-- Opening Marker --

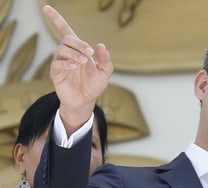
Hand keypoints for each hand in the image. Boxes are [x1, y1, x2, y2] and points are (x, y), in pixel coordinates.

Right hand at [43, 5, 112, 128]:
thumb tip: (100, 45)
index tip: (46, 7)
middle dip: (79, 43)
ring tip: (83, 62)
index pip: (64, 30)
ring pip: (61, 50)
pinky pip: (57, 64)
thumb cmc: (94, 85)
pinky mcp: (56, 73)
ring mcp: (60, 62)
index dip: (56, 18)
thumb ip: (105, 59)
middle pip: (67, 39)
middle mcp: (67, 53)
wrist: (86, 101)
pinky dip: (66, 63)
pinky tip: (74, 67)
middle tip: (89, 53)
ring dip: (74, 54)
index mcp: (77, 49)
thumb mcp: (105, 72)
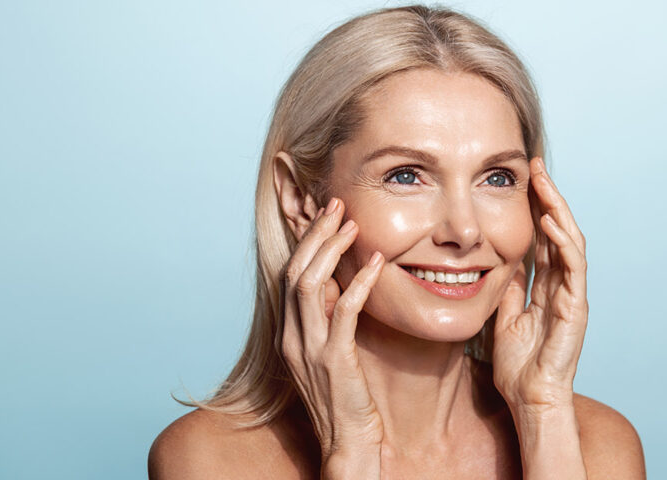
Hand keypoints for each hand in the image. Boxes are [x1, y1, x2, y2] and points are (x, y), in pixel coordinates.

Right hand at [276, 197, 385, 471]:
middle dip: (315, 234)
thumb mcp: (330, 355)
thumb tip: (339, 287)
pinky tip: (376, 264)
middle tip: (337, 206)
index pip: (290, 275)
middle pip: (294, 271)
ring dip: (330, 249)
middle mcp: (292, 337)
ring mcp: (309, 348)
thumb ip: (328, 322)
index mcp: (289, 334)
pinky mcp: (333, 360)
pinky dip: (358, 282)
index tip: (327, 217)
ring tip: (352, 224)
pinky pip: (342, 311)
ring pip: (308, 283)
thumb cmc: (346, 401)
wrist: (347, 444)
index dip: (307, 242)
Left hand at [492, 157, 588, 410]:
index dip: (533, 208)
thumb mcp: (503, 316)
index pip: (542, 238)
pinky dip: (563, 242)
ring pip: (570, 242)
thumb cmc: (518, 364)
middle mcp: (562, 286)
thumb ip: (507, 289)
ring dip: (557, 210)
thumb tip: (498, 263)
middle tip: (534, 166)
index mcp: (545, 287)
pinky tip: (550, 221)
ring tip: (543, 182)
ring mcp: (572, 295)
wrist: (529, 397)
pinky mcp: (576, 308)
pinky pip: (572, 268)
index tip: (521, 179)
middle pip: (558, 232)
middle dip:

-- Closing Marker --

## Your instructions
From the line containing "ring mcp: (572, 295)" to the final line above, output everything. Change nothing and add nothing.

## Exercise result
ring mcp: (572, 295)
wrist: (529, 397)
pinky mcp: (576, 308)
pinky pip: (572, 268)
index tip: (521, 179)
middle pip: (558, 232)
middle dip:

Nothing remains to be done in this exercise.